My procedure for converting HTML to LaTeX is as follows.

Prerequisites

The following software installation and configuration must have taken place.

Procedure

The following procedure will convert HTML to LaTeX:

  1. If the HTML is in file.html, type these Emacs keystrokes to parse the HTML and display the formatted result in a Emacs buffer:

      M-x w3-find-file RET file.html RET
        

    The formatted result is not used in this procedure; it is merely a byproduct.

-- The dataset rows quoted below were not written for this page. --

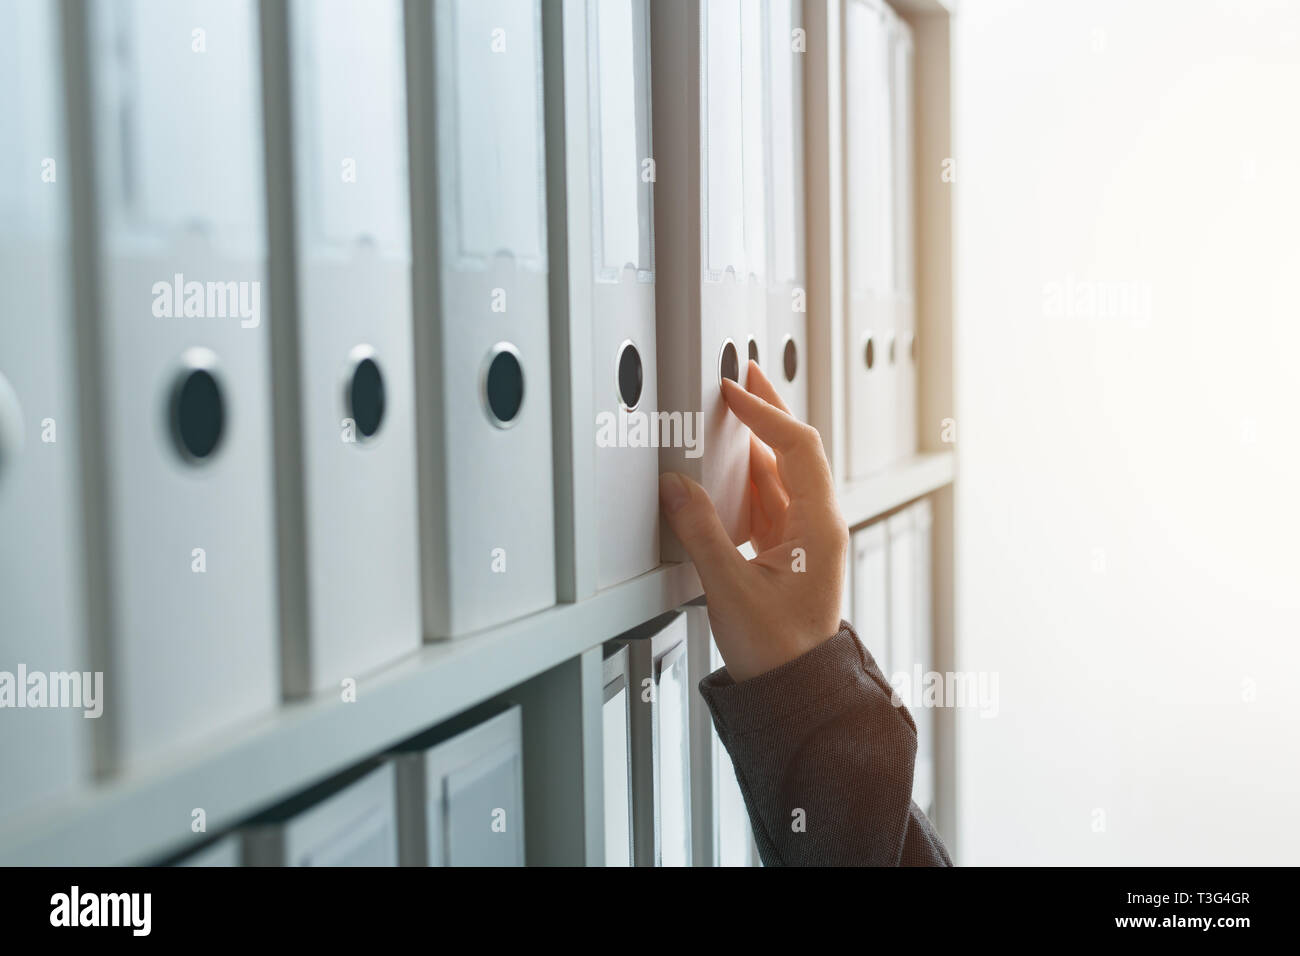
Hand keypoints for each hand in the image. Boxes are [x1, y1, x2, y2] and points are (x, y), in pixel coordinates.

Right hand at [659, 361, 848, 681]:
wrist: (794, 691)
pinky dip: (746, 477)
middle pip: (795, 450)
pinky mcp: (788, 551)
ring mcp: (804, 537)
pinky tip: (724, 471)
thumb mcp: (730, 588)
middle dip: (768, 411)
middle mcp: (817, 525)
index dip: (764, 413)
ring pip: (780, 474)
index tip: (732, 391)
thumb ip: (700, 531)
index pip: (795, 447)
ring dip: (754, 444)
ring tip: (729, 415)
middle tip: (744, 374)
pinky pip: (768, 499)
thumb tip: (676, 486)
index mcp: (818, 527)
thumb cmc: (778, 650)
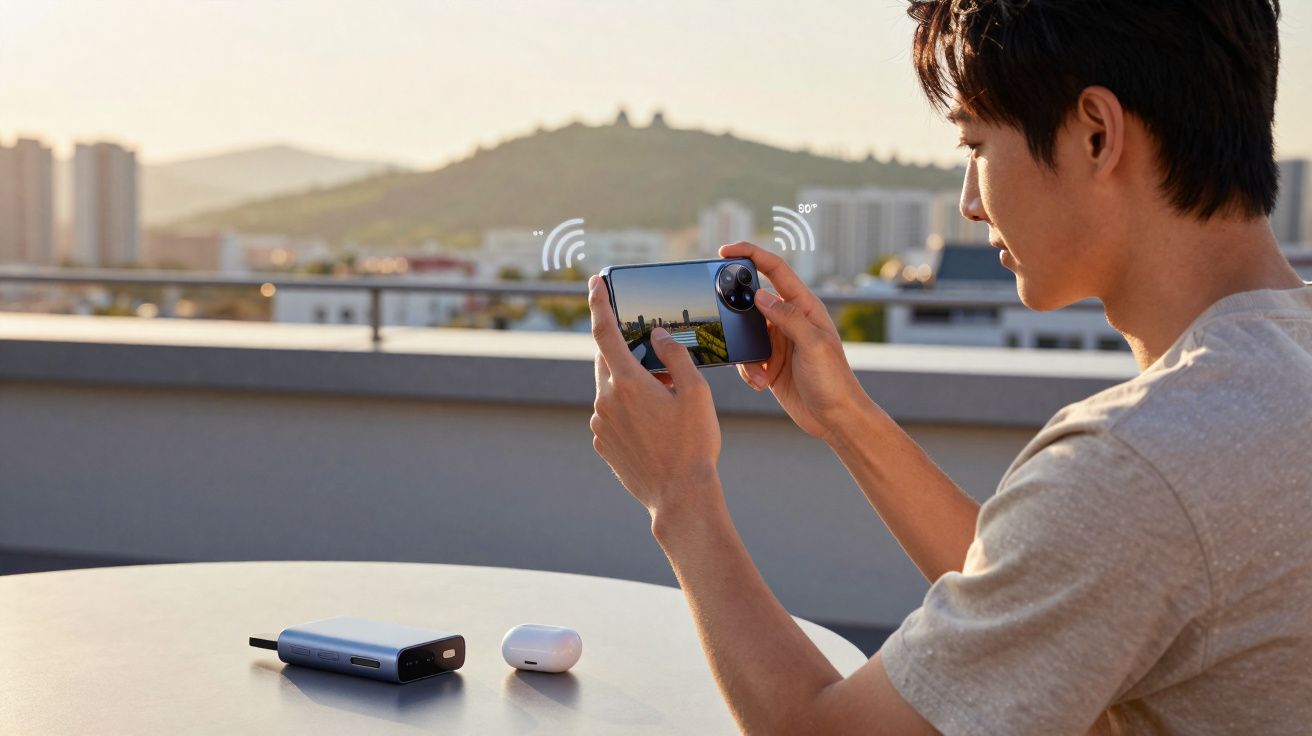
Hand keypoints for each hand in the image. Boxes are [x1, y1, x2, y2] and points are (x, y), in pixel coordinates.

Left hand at [587, 274, 722, 517]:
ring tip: (664, 398)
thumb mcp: (696, 393)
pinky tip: (654, 423)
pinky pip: (610, 413)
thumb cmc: (693, 445)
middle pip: (608, 360)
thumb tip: (657, 336)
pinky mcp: (602, 443)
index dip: (599, 303)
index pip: (604, 332)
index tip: (595, 282)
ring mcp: (600, 424)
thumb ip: (676, 355)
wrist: (679, 497)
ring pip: (610, 388)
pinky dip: (627, 407)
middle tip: (656, 357)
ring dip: (631, 383)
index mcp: (627, 383)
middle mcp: (605, 401)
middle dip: (627, 351)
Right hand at [718, 242, 869, 439]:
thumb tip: (760, 294)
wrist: (835, 419)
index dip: (751, 254)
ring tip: (758, 372)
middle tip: (720, 312)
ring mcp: (778, 342)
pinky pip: (746, 358)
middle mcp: (790, 321)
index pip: (775, 270)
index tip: (725, 250)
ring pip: (744, 333)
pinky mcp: (769, 363)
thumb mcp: (813, 345)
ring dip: (743, 351)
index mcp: (804, 308)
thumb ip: (788, 317)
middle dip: (735, 308)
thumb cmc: (834, 381)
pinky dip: (747, 370)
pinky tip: (761, 383)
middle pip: (753, 300)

  2. Then type these Emacs keystrokes to convert the internal parse tree stored in the Emacs variable w3-last-parse-tree into XML:

      M-x w3-convert-to-xml RET
        
  3. Switch to the W3 XML Conversion buffer using these Emacs keystrokes:

      C-x b W3 SPC XML SPC Conversion RET
        
  4. Save the XML into the file file.xml using these Emacs keystrokes:

      C-x w file.xml RET
        
  5. Let a full path to the file xhtml-to-latex.xsl be path/xhtml-to-latex.xsl. Run the following command to convert the XML into LaTeX:

      java com.jclark.xsl.sax.Driver file.xml path/xhtml-to-latex.xsl > file.tex
        
  6. The resulting LaTeX file file.tex can be used as usual for LaTeX.